#### Directions
Please carry on the piece about the making of Havana Music Hall from the point where it ends.

#### Extract to read
══════════

THE MAKING OF HAVANA MUSIC HALL

As opening night approaches, there is a sense of energetic anticipation at Actors’ Playhouse. It’s not exactly anxiety, although a great deal depends on how well the musical is executed. It’s more like a fever pitch as the entire production crew and cast careen towards opening night. Literally everything is being tweaked – the dance numbers, the songs, the music, the lighting, the set, the sound systems.

Downstairs on the mainstage there is a crew screwing boards together and painting walls, banging and drilling and hoisting parts of the set aboard mechanical lifts. There is a general clanking and buzzing on the stage, while in the control booth technicians fiddle with banks of switches, knobs and screens, all tied into the lighting and sound systems by a medusa of cables.

Upstairs the dancers and singers are rehearsing, stretching themselves after doing vocal exercises and then going through the paces with a dance director who is wearing an “Artistic Gangster” T-shirt. They are in a rectangular practice room, with rubber-mat flooring and a wall of mirrors. Two Cuban flags bookend the space. Maria Torres, the director of the musical as well as its choreographer, comes in to check timing and goes through the paces with the dancers, showing them how to gyrate their hips and shimmy their shoulders at the same time.  “Mambo ti ca, mambo ti ca,” she chants as they follow her lead.

Across the hallway, in the more intimate upstairs stage, a 10-piece band is playing the score written by Richard Kagan, the author of the musical and the creative force behind the production. He is watching as three-time Grammy award winning dance arranger and dance orchestrator Oscar Hernandez goes onto the stage to proffer advice on how to make the music brighter, and more in sync with the dance numbers. The melody is crisp, bright, and full of the kind of energy that only Cuban rhythms can percolate.

Welcome to Havana Music Hall, the largest and most significant production ever put on at Actors’ Playhouse. It is a full-blown $2 million Broadway-caliber musical being staged in Coral Gables as a prelude to an expected run in New York’s famed theater district. It could not have chosen a better venue, or even a better time to launch.

══════════

(Data records)
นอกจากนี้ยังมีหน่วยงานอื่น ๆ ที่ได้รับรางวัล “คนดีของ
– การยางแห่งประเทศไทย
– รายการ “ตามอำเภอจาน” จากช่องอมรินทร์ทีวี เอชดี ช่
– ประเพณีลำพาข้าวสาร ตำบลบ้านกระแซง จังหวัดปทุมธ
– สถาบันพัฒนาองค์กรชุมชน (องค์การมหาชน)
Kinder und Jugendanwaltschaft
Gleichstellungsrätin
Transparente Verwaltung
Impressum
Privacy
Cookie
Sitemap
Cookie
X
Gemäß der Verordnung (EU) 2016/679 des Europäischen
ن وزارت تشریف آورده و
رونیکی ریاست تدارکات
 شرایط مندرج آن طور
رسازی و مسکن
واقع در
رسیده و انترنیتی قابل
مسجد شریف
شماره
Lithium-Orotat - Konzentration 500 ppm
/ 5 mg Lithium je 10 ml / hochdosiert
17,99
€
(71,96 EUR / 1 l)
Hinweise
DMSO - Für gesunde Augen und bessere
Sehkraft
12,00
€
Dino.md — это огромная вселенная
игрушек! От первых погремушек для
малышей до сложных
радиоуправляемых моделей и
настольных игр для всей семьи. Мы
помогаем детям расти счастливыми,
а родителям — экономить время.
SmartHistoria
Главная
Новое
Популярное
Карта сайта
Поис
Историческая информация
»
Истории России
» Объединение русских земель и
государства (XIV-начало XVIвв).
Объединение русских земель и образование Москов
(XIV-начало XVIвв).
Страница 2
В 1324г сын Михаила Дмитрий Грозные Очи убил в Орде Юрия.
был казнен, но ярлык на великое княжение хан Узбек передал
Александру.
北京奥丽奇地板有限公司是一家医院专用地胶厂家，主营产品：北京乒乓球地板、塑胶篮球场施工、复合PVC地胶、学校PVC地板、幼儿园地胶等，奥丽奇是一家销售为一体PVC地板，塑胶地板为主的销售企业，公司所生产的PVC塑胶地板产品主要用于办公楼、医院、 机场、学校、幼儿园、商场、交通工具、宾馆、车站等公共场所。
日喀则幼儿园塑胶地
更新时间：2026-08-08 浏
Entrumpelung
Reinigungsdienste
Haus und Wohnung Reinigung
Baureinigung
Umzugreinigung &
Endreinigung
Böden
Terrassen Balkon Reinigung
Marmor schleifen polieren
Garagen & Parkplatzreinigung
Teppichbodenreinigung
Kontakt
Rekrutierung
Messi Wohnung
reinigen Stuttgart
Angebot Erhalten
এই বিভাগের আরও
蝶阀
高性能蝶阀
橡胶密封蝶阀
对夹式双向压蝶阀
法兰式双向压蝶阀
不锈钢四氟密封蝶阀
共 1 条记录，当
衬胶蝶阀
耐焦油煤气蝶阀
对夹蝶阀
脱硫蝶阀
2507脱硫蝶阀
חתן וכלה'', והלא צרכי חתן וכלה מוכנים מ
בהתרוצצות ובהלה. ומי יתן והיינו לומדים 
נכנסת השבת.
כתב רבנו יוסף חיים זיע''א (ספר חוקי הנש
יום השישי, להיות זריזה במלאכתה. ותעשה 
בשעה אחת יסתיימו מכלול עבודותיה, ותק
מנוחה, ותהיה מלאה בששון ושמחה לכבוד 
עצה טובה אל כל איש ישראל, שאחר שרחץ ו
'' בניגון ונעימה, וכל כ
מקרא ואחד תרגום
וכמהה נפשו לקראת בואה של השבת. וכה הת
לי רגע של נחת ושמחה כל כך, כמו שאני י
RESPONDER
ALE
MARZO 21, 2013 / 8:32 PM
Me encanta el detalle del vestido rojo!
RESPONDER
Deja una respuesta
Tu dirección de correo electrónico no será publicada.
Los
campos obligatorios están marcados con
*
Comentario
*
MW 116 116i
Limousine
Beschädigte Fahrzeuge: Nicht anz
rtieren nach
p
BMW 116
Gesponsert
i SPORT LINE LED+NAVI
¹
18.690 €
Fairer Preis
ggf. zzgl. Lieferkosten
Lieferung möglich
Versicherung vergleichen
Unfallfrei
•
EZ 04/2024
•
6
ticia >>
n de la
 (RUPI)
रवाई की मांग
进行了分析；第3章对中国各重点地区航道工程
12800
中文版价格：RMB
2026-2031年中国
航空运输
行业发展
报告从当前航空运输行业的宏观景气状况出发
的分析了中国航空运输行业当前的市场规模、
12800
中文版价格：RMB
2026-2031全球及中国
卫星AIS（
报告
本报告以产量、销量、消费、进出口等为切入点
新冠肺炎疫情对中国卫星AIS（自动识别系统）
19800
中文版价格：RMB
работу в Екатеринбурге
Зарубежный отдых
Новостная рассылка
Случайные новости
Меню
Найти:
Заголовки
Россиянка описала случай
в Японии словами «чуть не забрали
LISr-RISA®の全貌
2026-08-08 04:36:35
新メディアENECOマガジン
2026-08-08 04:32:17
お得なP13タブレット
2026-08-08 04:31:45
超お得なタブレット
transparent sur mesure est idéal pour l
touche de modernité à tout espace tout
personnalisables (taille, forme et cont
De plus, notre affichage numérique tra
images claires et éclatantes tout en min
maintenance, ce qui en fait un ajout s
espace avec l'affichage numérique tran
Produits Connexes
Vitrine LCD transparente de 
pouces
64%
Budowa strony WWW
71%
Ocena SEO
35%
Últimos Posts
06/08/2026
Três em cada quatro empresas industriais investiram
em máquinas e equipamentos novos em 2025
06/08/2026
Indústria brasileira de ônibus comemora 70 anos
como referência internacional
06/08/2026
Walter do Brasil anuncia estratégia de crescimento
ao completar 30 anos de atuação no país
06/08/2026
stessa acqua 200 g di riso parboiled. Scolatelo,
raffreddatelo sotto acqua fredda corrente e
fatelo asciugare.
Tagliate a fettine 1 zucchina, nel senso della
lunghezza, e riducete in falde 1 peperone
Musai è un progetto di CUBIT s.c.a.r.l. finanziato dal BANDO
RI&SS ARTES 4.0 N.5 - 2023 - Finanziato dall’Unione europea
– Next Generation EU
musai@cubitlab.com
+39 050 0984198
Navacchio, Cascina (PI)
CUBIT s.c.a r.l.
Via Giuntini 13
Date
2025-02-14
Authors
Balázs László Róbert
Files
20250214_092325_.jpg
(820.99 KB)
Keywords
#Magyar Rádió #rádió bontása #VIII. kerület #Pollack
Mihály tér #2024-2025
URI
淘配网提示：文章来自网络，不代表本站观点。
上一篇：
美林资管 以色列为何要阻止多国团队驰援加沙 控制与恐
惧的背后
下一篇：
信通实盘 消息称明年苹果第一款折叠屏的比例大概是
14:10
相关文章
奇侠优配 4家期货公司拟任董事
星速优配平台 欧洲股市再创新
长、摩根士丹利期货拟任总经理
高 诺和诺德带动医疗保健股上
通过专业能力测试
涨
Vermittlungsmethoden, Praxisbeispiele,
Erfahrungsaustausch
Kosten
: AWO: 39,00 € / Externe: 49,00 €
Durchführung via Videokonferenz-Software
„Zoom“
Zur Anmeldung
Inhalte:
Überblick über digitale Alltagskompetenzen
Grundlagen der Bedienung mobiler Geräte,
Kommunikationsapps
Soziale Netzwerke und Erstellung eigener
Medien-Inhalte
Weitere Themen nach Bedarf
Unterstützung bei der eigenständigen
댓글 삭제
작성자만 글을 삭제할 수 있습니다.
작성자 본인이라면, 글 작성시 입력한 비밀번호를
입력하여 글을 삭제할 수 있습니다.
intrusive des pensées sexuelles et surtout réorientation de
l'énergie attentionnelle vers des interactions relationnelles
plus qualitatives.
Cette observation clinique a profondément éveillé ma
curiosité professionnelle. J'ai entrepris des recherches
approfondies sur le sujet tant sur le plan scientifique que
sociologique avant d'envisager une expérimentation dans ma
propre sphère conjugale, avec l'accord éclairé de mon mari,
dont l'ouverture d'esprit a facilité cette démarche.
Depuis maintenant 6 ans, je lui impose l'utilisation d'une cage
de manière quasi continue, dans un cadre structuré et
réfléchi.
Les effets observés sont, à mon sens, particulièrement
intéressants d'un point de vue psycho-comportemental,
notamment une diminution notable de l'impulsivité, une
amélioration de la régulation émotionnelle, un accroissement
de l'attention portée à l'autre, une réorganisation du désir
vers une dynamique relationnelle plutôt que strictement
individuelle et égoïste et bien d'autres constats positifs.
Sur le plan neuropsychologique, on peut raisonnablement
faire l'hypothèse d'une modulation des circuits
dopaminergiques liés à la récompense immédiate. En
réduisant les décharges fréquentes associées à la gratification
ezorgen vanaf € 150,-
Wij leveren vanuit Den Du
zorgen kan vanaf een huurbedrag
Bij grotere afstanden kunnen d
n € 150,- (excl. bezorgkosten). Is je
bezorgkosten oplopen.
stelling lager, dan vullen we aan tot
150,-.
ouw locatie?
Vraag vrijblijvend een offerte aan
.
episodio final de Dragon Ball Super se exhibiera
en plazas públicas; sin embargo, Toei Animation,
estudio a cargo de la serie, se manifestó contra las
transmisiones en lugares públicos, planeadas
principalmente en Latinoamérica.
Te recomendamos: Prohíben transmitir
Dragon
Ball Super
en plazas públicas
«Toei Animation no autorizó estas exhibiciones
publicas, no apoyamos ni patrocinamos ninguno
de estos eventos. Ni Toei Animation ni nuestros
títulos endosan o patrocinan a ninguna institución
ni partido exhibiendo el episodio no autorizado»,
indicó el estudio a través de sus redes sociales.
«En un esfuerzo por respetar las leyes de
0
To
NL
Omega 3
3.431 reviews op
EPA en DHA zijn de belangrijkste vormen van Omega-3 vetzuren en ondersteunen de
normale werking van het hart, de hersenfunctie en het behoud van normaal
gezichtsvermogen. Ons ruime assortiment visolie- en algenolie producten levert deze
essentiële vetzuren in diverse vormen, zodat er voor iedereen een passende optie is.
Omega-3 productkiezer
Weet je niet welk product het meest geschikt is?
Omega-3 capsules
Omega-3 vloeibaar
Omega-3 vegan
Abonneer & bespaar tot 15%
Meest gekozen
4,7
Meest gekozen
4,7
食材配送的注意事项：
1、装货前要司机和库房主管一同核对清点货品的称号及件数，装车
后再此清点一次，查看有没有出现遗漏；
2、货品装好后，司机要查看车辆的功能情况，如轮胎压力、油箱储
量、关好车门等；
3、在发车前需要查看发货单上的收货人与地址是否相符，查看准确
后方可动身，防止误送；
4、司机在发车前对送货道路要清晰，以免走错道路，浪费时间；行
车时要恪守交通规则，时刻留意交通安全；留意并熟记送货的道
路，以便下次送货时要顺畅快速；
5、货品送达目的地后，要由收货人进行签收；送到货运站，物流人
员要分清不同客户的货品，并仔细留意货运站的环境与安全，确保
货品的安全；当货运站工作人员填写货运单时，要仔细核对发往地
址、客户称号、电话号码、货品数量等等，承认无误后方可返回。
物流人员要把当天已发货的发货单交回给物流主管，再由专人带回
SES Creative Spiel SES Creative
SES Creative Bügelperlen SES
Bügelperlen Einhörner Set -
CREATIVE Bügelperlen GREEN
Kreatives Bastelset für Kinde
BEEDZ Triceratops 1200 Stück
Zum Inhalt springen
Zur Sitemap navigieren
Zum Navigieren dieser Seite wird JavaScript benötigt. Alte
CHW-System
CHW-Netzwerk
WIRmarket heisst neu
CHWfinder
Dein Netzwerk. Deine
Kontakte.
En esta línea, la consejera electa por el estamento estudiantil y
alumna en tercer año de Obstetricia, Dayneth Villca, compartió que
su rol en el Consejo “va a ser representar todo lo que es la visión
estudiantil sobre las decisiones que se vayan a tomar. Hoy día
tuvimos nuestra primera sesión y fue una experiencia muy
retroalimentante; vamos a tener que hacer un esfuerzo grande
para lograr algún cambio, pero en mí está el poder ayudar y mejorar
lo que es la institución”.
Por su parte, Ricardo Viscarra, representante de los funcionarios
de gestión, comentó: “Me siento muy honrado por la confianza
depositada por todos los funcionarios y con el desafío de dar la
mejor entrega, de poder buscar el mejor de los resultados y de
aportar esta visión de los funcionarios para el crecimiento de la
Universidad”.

══════════

#### Answer
Havana Music Hall is the story of a Cuban song-and-dance duo about to make it big in Havana, at the height of their performing talents and at the height of the casino-fueled days of big stage, Tropicana-style nightclub performances. The year is 1958. Unfortunately for them, it is eve of the Cuban Revolution coming to power, with Fidel Castro’s columns taking control of the city on New Year’s Day, 1959.

For the couple, the advent of the Revolution is a disaster. The Havana Music Hall – a mythical place, by the way – is shut down by the revolutionaries, with the protesting couple jailed and separated from their child forever. What happens to them, and how they are ultimately redeemed by love and hope, is the story that Kagan has brought to life. And while the story is a fictional tale, it is based on a true story.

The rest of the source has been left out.